[Extracted page text data]

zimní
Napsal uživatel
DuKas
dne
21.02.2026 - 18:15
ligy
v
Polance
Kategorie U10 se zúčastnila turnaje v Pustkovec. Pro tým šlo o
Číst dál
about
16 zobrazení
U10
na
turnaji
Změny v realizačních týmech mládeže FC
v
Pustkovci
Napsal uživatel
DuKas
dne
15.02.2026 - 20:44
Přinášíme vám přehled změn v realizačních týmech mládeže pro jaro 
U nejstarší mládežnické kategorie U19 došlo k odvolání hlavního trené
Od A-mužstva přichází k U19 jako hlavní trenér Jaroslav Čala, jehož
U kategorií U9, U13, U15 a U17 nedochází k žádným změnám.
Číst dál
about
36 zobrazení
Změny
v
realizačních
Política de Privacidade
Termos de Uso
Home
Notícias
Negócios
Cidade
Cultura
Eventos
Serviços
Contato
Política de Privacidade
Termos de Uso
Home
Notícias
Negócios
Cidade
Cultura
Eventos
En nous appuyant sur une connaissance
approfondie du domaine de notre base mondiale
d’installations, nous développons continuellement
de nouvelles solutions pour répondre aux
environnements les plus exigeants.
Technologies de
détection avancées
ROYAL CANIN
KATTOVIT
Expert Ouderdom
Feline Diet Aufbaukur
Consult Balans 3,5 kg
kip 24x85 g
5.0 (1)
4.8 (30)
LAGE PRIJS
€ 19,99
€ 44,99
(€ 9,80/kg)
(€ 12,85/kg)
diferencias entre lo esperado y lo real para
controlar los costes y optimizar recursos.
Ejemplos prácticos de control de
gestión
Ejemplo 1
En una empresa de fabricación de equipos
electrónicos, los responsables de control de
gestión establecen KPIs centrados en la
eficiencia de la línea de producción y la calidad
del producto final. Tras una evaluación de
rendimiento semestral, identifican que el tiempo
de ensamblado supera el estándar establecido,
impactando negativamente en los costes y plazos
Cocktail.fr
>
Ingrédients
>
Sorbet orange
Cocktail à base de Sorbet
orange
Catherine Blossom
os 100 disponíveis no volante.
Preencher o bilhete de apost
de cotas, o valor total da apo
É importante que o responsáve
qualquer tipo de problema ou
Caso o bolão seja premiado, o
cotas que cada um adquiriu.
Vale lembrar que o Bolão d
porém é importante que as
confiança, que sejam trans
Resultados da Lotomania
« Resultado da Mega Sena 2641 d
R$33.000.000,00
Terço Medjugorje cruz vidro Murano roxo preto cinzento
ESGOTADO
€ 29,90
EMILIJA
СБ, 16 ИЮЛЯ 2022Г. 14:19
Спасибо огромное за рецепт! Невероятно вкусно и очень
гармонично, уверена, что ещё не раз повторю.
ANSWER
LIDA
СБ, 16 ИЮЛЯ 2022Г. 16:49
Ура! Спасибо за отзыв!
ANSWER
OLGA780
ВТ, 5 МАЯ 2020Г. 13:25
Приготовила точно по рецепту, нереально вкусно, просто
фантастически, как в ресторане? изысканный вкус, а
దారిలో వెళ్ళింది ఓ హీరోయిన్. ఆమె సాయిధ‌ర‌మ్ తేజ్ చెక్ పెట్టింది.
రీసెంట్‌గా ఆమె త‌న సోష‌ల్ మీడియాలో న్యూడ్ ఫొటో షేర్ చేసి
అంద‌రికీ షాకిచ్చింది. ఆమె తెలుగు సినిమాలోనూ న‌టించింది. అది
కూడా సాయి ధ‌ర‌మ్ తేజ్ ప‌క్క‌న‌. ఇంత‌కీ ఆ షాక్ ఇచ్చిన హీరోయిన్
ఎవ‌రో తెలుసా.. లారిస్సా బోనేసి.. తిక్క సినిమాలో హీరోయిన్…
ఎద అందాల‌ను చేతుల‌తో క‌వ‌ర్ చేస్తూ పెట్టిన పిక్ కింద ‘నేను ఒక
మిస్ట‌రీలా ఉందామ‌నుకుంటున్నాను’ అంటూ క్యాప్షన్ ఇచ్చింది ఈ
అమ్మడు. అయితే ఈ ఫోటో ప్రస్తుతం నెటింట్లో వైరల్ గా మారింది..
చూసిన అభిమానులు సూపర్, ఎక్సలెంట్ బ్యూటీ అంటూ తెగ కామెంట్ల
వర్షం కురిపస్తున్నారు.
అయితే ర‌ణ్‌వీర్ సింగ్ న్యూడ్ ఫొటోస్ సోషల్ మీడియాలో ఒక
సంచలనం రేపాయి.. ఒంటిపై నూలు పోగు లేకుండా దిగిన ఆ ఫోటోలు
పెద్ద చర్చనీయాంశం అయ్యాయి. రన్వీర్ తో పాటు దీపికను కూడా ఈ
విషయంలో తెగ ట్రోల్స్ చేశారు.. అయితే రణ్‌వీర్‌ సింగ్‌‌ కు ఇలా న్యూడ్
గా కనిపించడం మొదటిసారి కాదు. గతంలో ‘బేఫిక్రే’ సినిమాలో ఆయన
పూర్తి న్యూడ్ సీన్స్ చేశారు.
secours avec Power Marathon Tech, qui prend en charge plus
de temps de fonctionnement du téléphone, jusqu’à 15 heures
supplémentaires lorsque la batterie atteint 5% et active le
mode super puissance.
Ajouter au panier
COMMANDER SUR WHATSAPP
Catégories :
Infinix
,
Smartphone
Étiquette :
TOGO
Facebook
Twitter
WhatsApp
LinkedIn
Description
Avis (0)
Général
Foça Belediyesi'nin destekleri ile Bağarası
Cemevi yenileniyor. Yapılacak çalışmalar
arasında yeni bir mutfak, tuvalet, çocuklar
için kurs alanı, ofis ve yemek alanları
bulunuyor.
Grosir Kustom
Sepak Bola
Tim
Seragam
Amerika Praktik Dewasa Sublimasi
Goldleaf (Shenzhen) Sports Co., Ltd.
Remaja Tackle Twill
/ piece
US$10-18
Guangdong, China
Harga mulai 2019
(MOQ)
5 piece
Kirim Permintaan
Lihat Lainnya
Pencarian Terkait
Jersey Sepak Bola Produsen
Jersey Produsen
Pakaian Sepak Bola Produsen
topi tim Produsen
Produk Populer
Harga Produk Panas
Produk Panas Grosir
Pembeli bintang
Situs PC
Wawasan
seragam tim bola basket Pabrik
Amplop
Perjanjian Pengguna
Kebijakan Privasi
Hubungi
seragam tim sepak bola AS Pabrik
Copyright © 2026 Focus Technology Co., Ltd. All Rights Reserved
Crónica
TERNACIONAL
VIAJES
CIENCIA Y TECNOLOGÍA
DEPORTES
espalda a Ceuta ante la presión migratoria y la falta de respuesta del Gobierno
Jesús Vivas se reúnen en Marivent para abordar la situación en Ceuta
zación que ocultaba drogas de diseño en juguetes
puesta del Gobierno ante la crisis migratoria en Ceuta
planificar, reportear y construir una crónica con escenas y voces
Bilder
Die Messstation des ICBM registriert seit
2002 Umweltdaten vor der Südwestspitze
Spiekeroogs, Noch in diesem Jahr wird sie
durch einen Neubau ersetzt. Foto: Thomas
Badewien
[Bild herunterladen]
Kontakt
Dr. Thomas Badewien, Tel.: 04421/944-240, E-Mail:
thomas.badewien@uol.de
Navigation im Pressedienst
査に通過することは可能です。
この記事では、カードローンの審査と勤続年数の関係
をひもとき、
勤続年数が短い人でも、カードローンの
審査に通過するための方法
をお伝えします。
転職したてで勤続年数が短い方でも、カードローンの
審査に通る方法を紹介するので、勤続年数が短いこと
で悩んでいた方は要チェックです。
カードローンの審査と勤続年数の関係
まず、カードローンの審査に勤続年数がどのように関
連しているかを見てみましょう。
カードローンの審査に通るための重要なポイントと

-- EXERCISE OBJECTIVE --
Return the lines from the one containing "Die Messstation des ICBM registriert seit" through the last line of the records. Include both ends and nothing else.

-- SOLVED EXERCISE --
Die Messstation des ICBM registriert seit
2002 Umweltdaten vor der Südwestspitze
Spiekeroogs, Noch in diesem Jahr wird sie
durch einen Neubau ersetzt. Foto: Thomas
Badewien
[Bild herunterladen]
Kontakt
Dr. Thomas Badewien, Tel.: 04421/944-240, E-Mail:
thomas.badewien@uol.de
Navigation im Pressedienst
査に通過することは可能です。
この記事では、カードローンの審査と勤続年数の関係
をひもとき、
勤続年数が短い人でも、カードローンの
審査に通過するための方法
をお伝えします。
転職したてで勤続年数が短い方でも、カードローンの
審査に通る方法を紹介するので、勤続年数が短いこと
で悩んでいた方は要チェックです。
カードローンの審査と勤続年数の関係
まず、カードローンの審査に勤続年数がどのように関
連しているかを見てみましょう。
カードローンの審査に通るための重要なポイントと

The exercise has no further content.